Dare ascolto a Rajendra Pachauri
RIETI. Chissà perché Al Gore, l’ex vicepresidente statunitense diventato paladino del clima, attività che gli è valsa il premio Nobel per la Pace 2007, nel suo utilissimo film Una scomoda verità non ha praticamente toccato l’argomento “alimentazione a base di prodotti animali ed effetto serra”. Tocchiamolo noi dunque.
Prestiamo orecchio alle esortazioni di Rajendra Pachauri. Chi è costui? E’ uno scienziato indiano che coordina l’ottimo lavoro dell’Ipcc (Intergovernmental panel on climate change), l’organismo scientifico dell’Onu incaricato di valutare i rischi dei cambiamenti climatici indotti dalle attività umane. In effetti l’Ipcc è stato l’altro vincitore del premio Nobel per la Pace 2007, insieme a Gore.
Ebbene lo scienziato indiano ha offerto ai cittadini del mondo che sentono la responsabilità di agire contro il caos climatico tre ricette ampie eppur precise:
1) andare di più in bici e meno in auto,
2) non comprare qualcosa solo perché esiste in vendita,
3) ridurre o eliminare il consumo di alimenti animali.
Soffermiamoci sull’ultima proposta, per completare sul fronte internazional-social-ecologico-climatico quanto scritto nella rubrica scorsa rispetto a “carne e cinque sensi”.

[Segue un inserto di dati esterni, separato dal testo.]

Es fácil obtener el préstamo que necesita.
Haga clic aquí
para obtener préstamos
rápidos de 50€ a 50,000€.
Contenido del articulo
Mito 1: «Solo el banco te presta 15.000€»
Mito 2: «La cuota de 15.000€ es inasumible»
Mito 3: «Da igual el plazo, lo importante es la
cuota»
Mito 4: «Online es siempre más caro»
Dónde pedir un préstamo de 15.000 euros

La produzione e il consumo mondiali di carne sono ad alta intensità di gas a effetto serra, oltre che inadatte a un mondo di affamati. Lo ha fatto notare alle fine del 2006 un rapporto della non proprio animalista Fao, Livestock’s long shadow. Citiamo dal sito dell’agenzia Onu: “gli allevamenti generano il 18% delle emissioni di CO2 equivalente oltre a essere una grande fonte di inquinamento dell’acqua e dei suoli” (e di consumo degli stessi, aggiungiamo).
La Fao precisava anche che “con la crescita del reddito, le fasce medie della popolazione mondiale consumano più carne, latte, latticini e uova. E’ previsto un raddoppio della produzione globale di carne dai 465 milioni di tonnellate del 1990/91 ai 465 del 2050, e quella di latte potrebbe passare da 580 a 1.043 milioni di tonnellate.
Il 33% della superficie agricola coltivabile della Terra è usato per alimentare animali da allevamento, i quali sono fabbriche inefficienti e rendono in proteine, calorie, grassi, meno di quel che hanno mangiato, per cui occorrono dai 2 ai 10 kg di vegetali (cereali, proteaginose) per produrre 1 kg di carne.
Tragico è il problema allevamenti per le foreste tropicali, bruciate e tagliate (con rilascio di enormi quantità del carbonio colà stoccato) per far posto a coltivazioni di soia da mangime e a pascoli. Un recente rapporto di Greenpeace (Amazzonia arrosto di fine 2008) mostra come l’allevamento sia la principale causa della distruzione della foresta amazzonica in molte aree.
Quanto ai bovini, nel processo di ruminazione emettono metano, un altro (e potente) gas climalterante. Il 33% del metano del mondo viene dal bestiame, e ogni anno aggiunge alle emissioni di gas serra ben 2,2 miliardi di tonnellate in termini di CO2 equivalente. Un altro gas serra è l’ossido di azoto, che sfugge dai suoli agricoli quando questi sono stati trattati con fertilizzanti azotati (anche naturali).
Certo, mangiare un animale allevato biologicamente a erba riduce al 40% le emissioni relative. Ma i capi macellabili sarebbero molti di meno rispetto a quelli possibili se gli animali sono impilati in stalle intensive.
C’è poi tutto il ciclo della produzione fino al consumo finale. Più di altri alimenti, la carne va tenuta, come ha ben spiegato Pachauri, sempre rigorosamente al freddo. Freezer su freezer, dal macello al trasporto, allo stoccaggio, all’ingrosso, ai negozi, alle cucine di casa. E produrre il freddo costa energia!
Rimane da dire che, fra tutte le rivoluzioni che ci sono richieste su tutti i fronti per aiutare l’umanità e il pianeta, la rivoluzione alimentare verso gli alimenti vegetali è quella che anche una singola persona può compiere direttamente, senza dover essere facilitata da infrastrutture o servizi. Basta informarsi. Anche sugli aspetti della salute. Ad esempio, vedere il libro VegPyramid. La dieta vegetariana degli italiani, scritto dal medico Luciana Baroni (Sonda, 2008).